>> START
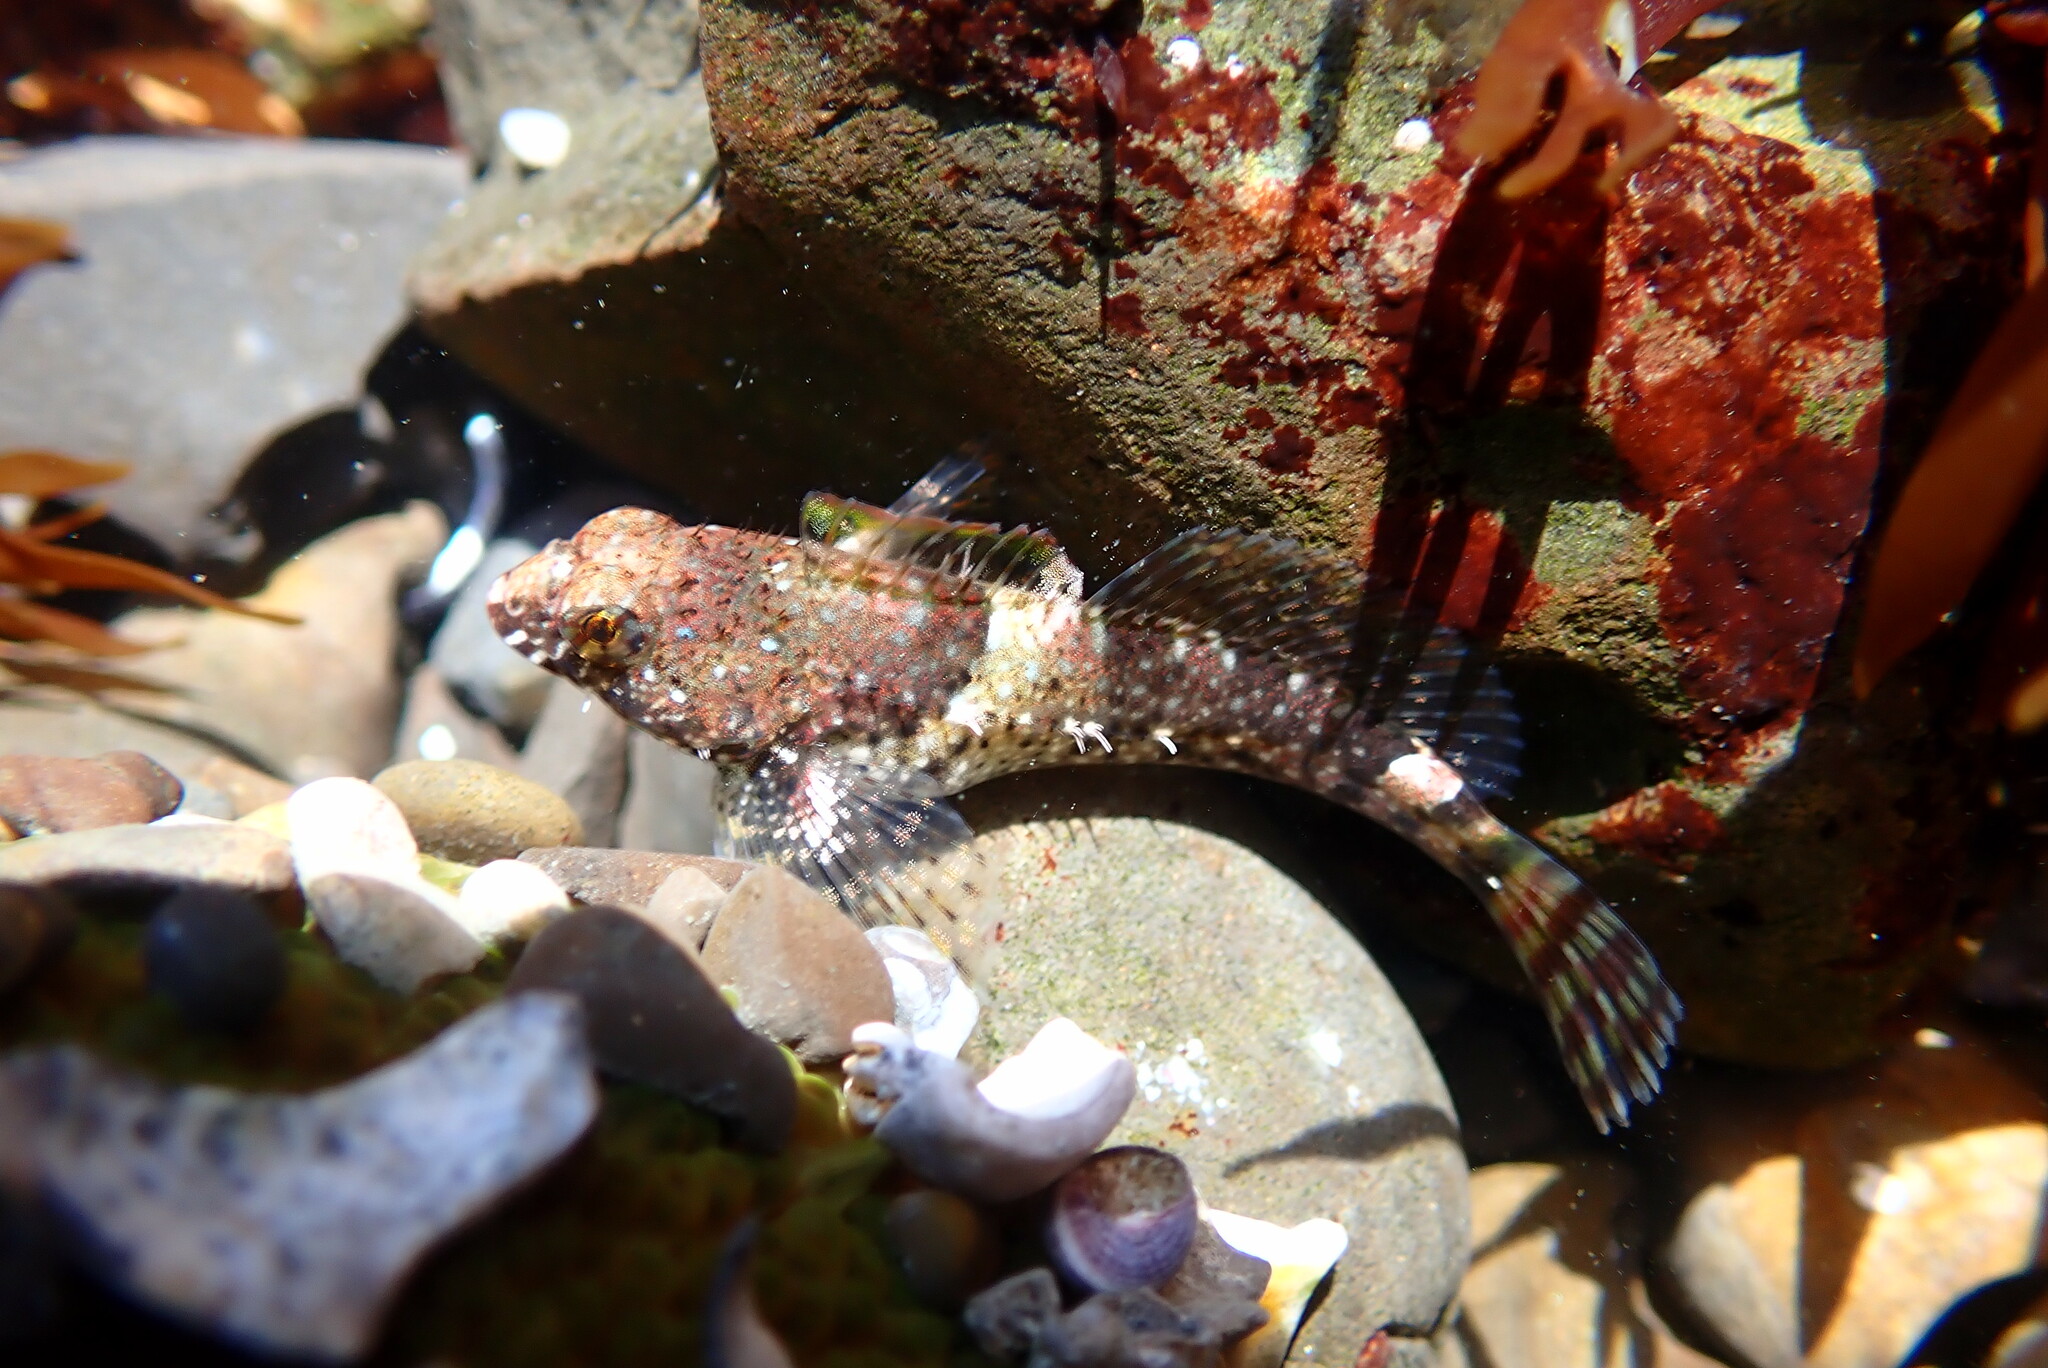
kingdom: Animalia
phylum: Chordata
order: Scorpaeniformes
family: Cottidae
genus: Clinocottus
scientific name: Clinocottus analis
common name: Woolly sculpin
>> END
▶ _Exercise goal_:
Rewrite the lines above, replacing "common name" with "vernacular name" and keeping everything else the same. Leave the pictures out.

▶ _Solution to this task_:
kingdom: Animalia
phylum: Chordata
order: Scorpaeniformes
family: Cottidae
genus: Clinocottus
scientific name: Clinocottus analis
vernacular name: Woolly sculpin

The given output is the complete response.